L'inspection générale des affaires sociales (Igas) et l'inspection générale de l'éducation, du sport et de la recherche (IGÉSR) nous ont rendu, en septembre 2022, à ma collègue Sylvie Retailleau et à moi-même, les conclusions d'une enquête sur cette situation. Devant la constatation aussi bien de pratiques managériales que de méthodes de suivi des études cliniques inappropriées, voire déviantes, nous avons immédiatement saisi le procureur de la République de Marseille, sur le fondement de l'article 40 du code de procédure pénale - nous l'avons fait à deux reprises.

Nous avons, à la suite de cela, convoqué l'ensemble des administrateurs de l'IHU, en leur imposant la mise en place d'un plan de redressement sur la base des conclusions de l'enquête.

Comme vous, je déplore le nouvel épisode inadmissible de cette affaire, sachant que la justice suit son cours, comme vous avez pu le constater comme moi dès ce matin.

Devant cette proposition de publication, qui, pour moi, s'apparente à de la provocation, nous serons amenés à prendre, ma collègue Sylvie Retailleau, pour l'enseignement supérieur et la recherche, et moi-même, toutes les mesures nécessaires envers l'ensemble des signataires de cet article - le service juridique est en train de les étudier. (M. François Patriat applaudit.)

M. le président. La parole est à M. Bernard Jomier, pour la réplique.

M. Bernard Jomier. Monsieur le ministre, je pense que vous avez vous-même conscience de la faiblesse de votre réponse.

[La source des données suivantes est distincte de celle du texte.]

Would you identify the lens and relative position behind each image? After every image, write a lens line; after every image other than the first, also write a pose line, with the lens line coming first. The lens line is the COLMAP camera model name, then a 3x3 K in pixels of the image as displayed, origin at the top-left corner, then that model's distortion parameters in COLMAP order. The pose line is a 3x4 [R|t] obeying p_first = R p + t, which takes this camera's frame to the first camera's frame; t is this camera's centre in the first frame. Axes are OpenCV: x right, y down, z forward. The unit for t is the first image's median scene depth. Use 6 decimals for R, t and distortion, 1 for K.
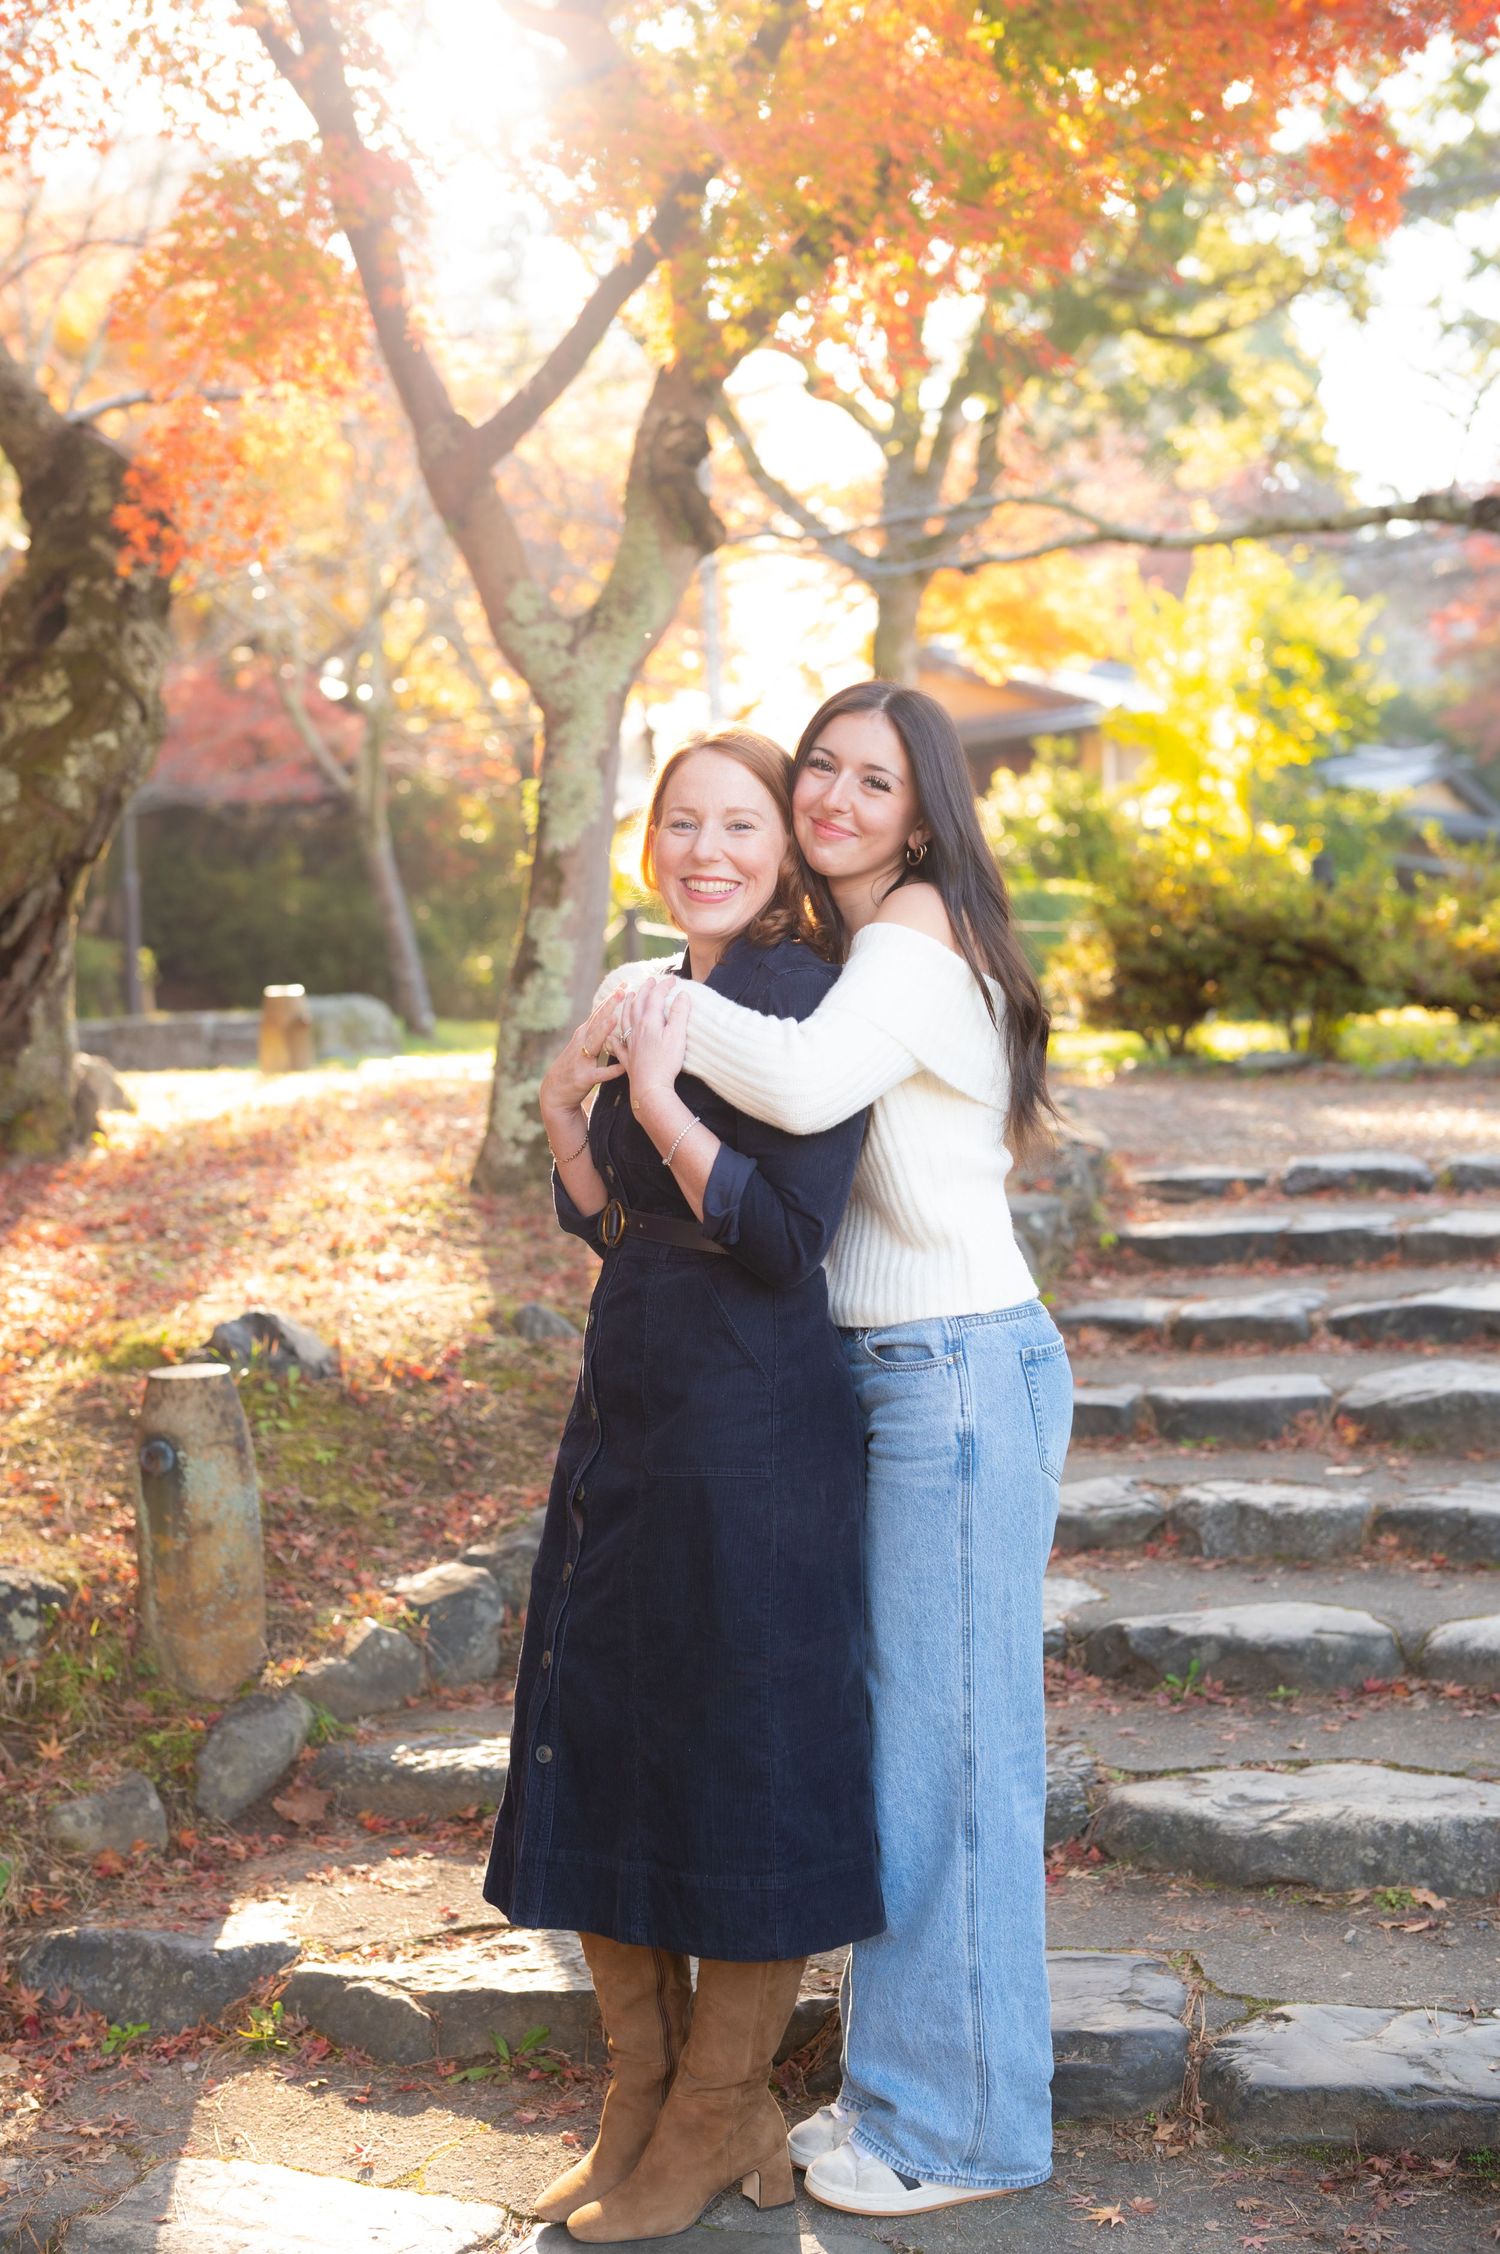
lens RADIAL K [[3075.9, 0, 747.3], [0, 3075.9, 1122.1], [0, 0, 1]] dist [-0.009140, -0.131004]
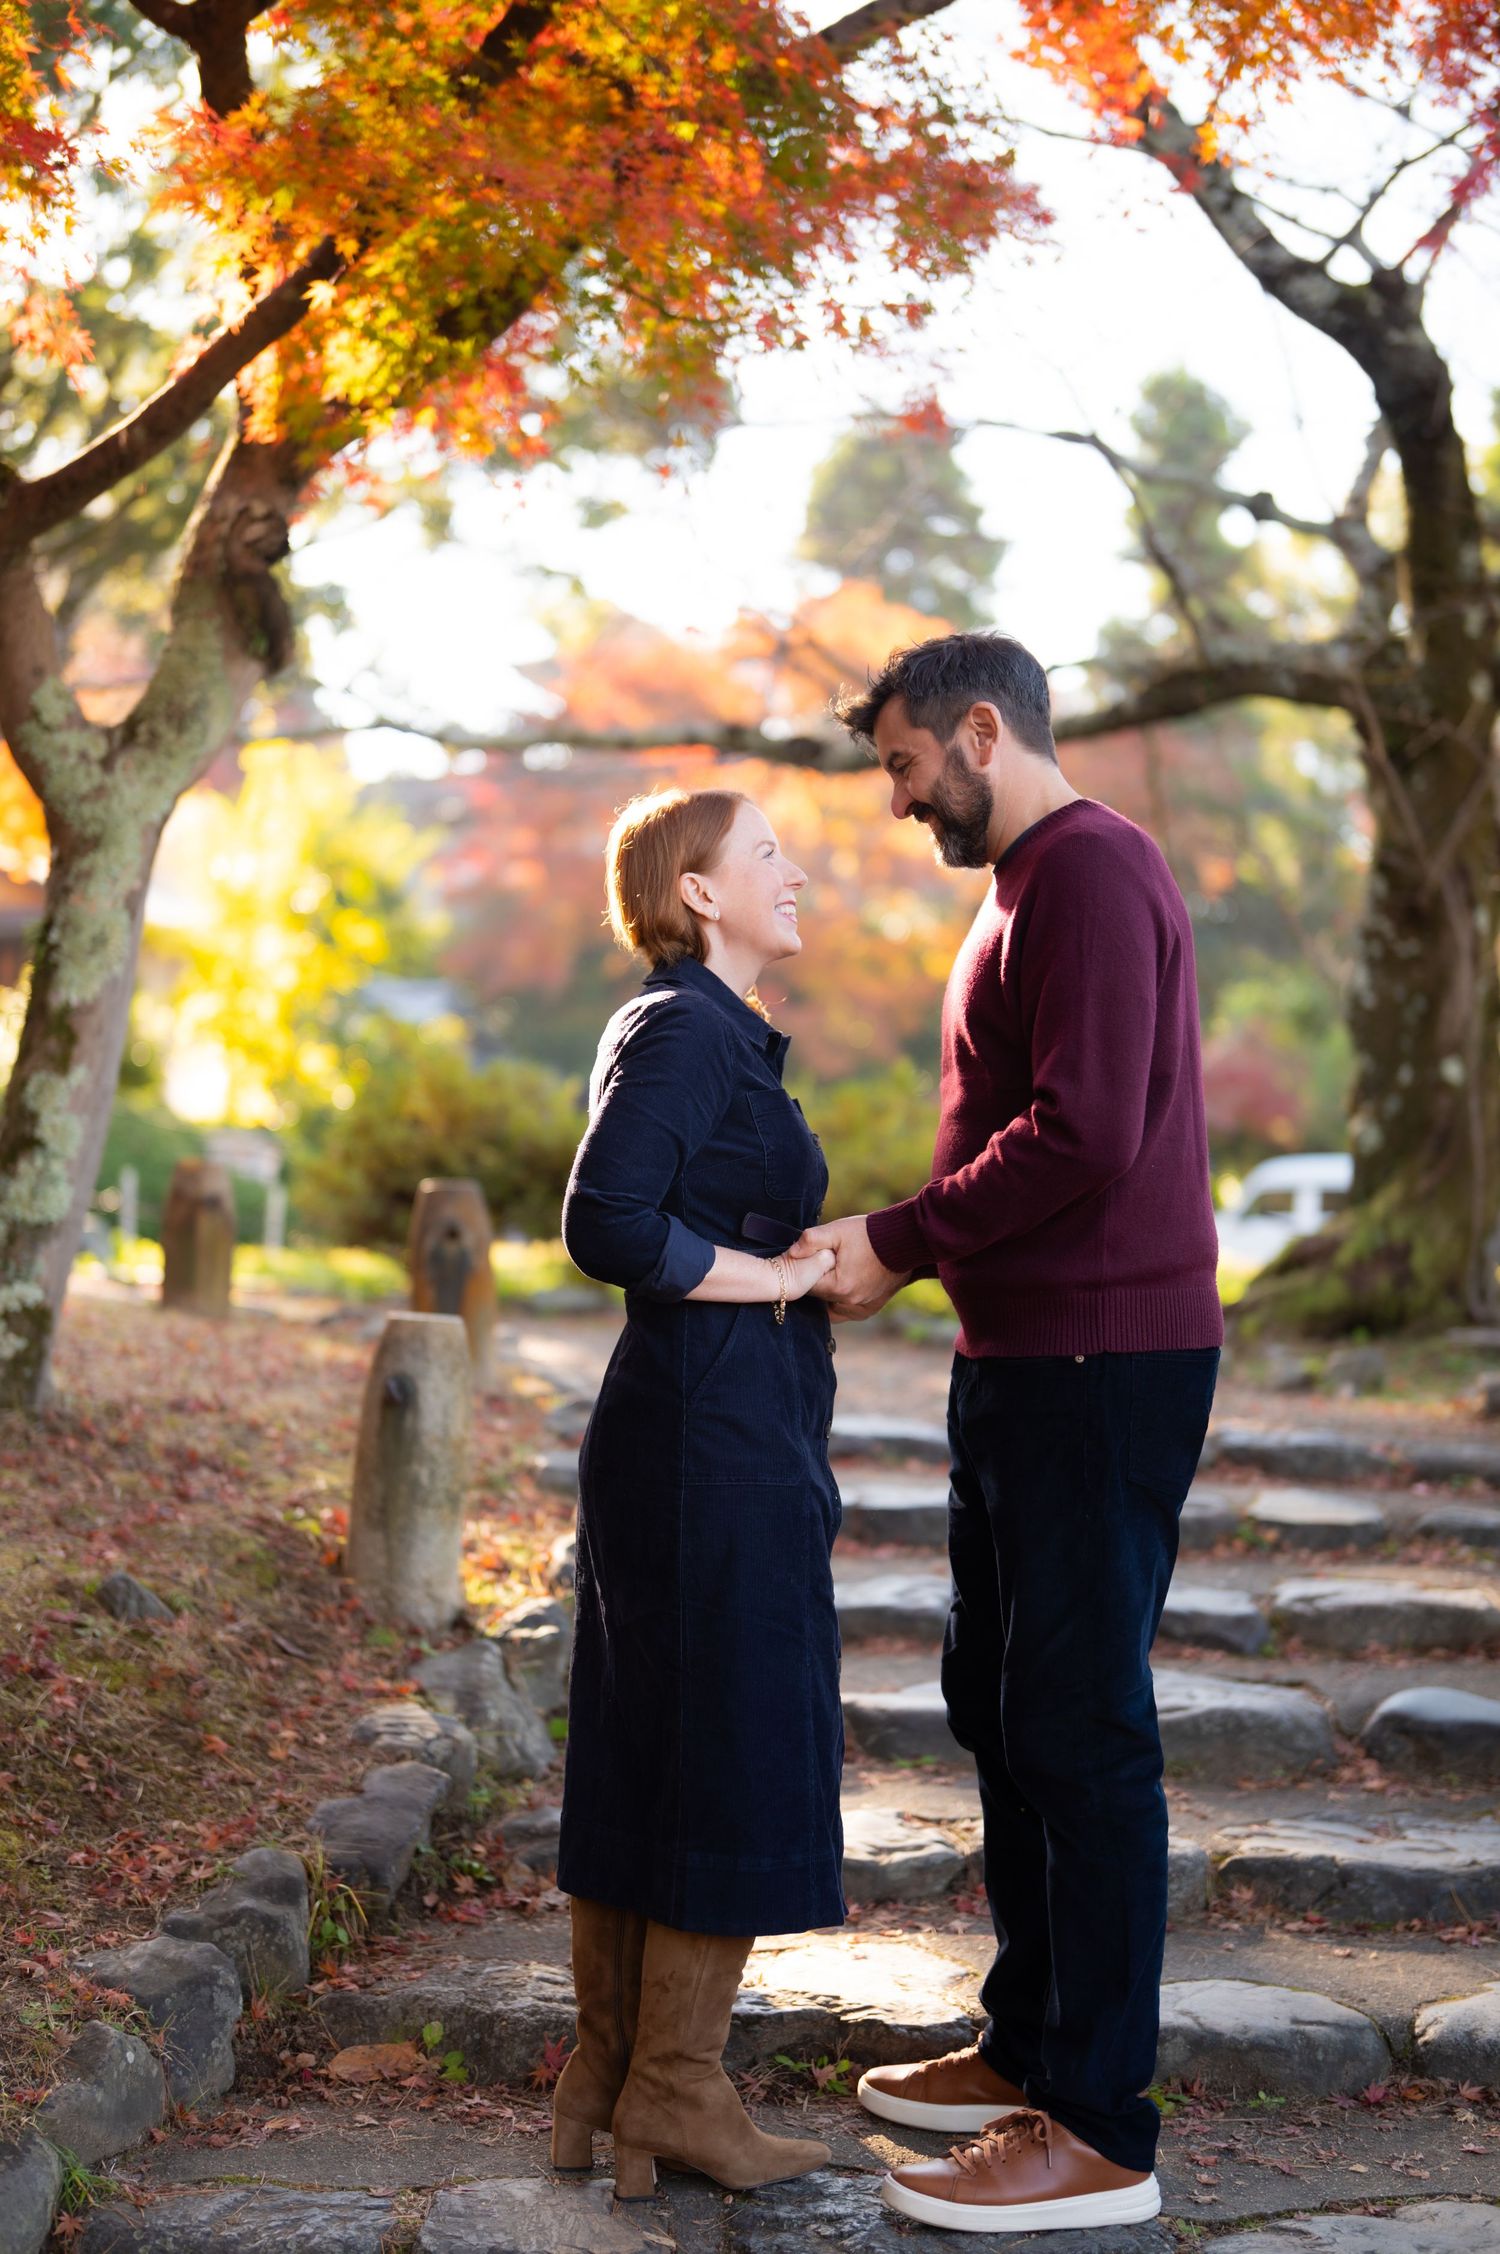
lens RADIAL K [[3075.9, 0, 747.3], [0, 3075.9, 1122.1], [0, 0, 1]] dist [-0.009140, -0.131004]
pose [[0.935301, 0.080380, 0.344602, -0.212871], [-0.055173, 0.995075, -0.082356, 0.000078], [-0.349524, 0.058015, 0.935129, 0.215306]]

Il y a deux ans, les alertes étaient déjà nombreuses : rapports de l'Agence nationale de sécurité du médicament et des produits de santé (ANSM), de l'Igas, etc. Bien avant, en 2015, l'Institut national de la santé et de la recherche médicale (Inserm) quittait le conseil d'administration de l'IHU Méditerranée Infection.

Qu'a fait l'université d'Aix-Marseille pour mettre fin à ces dérives ? Rien.

Qu'avez-vous fait, messieurs les ministres ?

Monsieur Véran, alors que vous étiez ministre de la santé, vous n'avez pas répondu à la question écrite que j'avais posée concernant les dérives de l'IHU.

Mme Frédérique Vidal, qui était alors ministre de la recherche, n'a pas non plus répondu à mes questions.

Si l'ensemble des institutions de notre pays et les ministres se sont tus et ont fait preuve de faiblesse, c'est peut-être parce que le chef de l'État est allé couvrir de sa chaleureuse immunité le patron de l'IHU... C'est un dysfonctionnement grave de nos institutions. (Bravo ! et vifs applaudissements sur les travées des groupes SER, CRCE et GEST.)